* _Brief 1_: From the Faraday cage thread, extract the passage that begins at the words "Scroll back to" and stops after the words "(Jun 23, 2012)".
* _Brief 2_: In the Faraday cage thread, what does the reply to the microwave oven suggestion say must be done with the cord prongs?
* _Brief 3_: Continue the Faraday cage thread from the point where it stops.

* _Article_:
______

I'm thinking about the garbage can Faraday cage inside of my steel sided/roofed pole building. Almost a Faraday within a Faraday me thinks.


----------



## Beaniemaster2 (May 22, 2012)

http://mastersconnection2020.com/in...g-your-electrical-equipment-from-solar-flares

If you haven't seen it, National Geographic had an excellent documentary on this... Electronic Armageddon Best 45 min you could spend...

http://video.nationalgeographic.com...pisodes/explorer/ngc-electronic-armageddon-1/


----------



## BillM (Dec 29, 2010)

*Do Not*



TheLazyL said:


> FM radio reception...that answers my question! Thank you for posting the youtube link.
> 
> In my 20' x 30' steel covered pole building I do have a FM radio that works only by the overhead door and only pickups strong local channels. So I'd guess I have leakage around the overhead.
> 
> I have to find someone that owns a gun safe and see if a FM radio receives when the door is closed.


DO NOT, get into the gunsafe with the FM radio and shut the door just to see if the radio still works! !

:2thumb:


----------



## Daphnetree (Jun 20, 2011)

I have heard a metal garbage can works, so I have my radios all in a metal file cabienet. Does anyone know a reason why that would not work.


----------



## CulexPipiens (Nov 17, 2010)

Daphnetree said:


> I have heard a metal garbage can works, so I have my radios all in a metal file cabienet. Does anyone know a reason why that would not work.


Scroll back to message #13 for a video on this.

As to why it would not work? Because short of actually triggering an EMP to test it, you can't be certain. Anything we do is a best effort and hope it's enough if it's ever needed.


----------



## casey97 (Jun 23, 2012)

Everyone has a small Faraday Cage in their home already. If given a little warning place small electronics in an unplugged microwave oven. It keeps the radiation in for cooking, it will keep radiation out as well.


----------



## LincTex (Apr 1, 2011)

casey97 said:


> Everyone has a small Faraday Cage in their home already. If given a little warning place small electronics in an unplugged microwave oven. It keeps the radiation in for cooking, it will keep radiation out as well.


Must be sure it is unplugged.... and the cord prongs need to be grounded to a GOOD ground.


----------



## LincTex (Apr 1, 2011)

TheLazyL said:


> FM radio reception...that answers my question! Thank you for posting the youtube link. I have to find someone that owns a gun safe and see if a FM radio receives when the door is closed.


OK... you have to study the frequencies. Faraday cages can be built to handle different frequencies of RF - -

Referencing using AM/FM/SW radio to test the cage:
JamesH says:
November 28, 2011 at 12:49 pm
"Good start, but the cage is not "impervious even to RF up to only VHF! And there are some more details that you need to take care of. For example, your tests would not detect a lack of attenuation at UHF and higher frequencies that might be caused by gaps or holes in your Faraday shield. But if you pay careful attention to avoid any openings longer than 1/8 inch, that should not be a problem (Someone identified a 1/4 inch limit, and that probably would be adequate, but I tend to be conservative when there is only one chance to get it right.)

______

* _Data entries_:

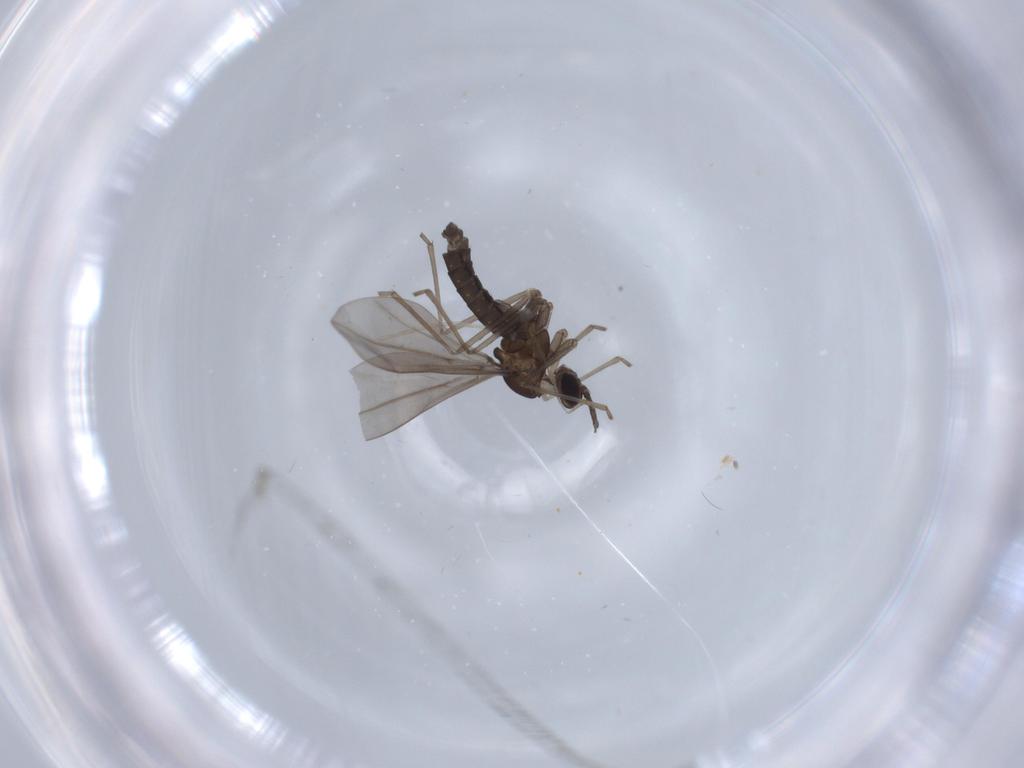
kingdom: Animalia
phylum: Arthropoda
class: Insecta
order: Diptera
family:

______

* _Final result 1_:
Scroll back to message #13 for a video on this.

As to why it would not work? Because short of actually triggering an EMP to test it, you can't be certain. Anything we do is a best effort and hope it's enough if it's ever needed.


----------



## casey97 (Jun 23, 2012)

* _Final result 2_: They need to be grounded to a good ground.

* _Final result 3_:
The Faraday shield attenuates RF fields. The amount of attenuation depends on the frequency and the thickness and conductivity of the metal in the shield. Copper screen would be better than aluminum because it has better conductivity. (The effect of corrosion over time was not considered in that statement.) The attenuation will be limited because of the thinness of the conductive screen material, though it does increase with increasing frequency. Small hole size screening will definitely provide attenuation to the higher EMP frequencies involved. Do not leave any holes or gaps longer than 1/8 inch in the seams."

Someone suggested covering their solar panels with copper screen, letting some light through. 
James H comments:
"The wires connected to the solar panels will act as antennas producing a very high voltage. You need EMP rated protective breakdown devices connected between the leads to limit that voltage. There voltage rating must be above the maximum possible solar panel generated voltage, but low enough to protect the panels. A high voltage high current rated rectifier diode in series with each lead connected right at the solar panel will improve the protection of the panels. Enclosing the power leads in a metal enclosure along their lengh will also help.

Protect the inverter device in an enclosure and again, protect its output AC power leads with EMP rated voltage limiting devices. Again placing the power leads inside a metal enclosure helps reduce the magnitude of the EMP induced voltage.

A problem is that the* long* pulse, *low frequency* component of the EMP, won't be attenuated by the thin copper of the screen. I don't see an answer to that."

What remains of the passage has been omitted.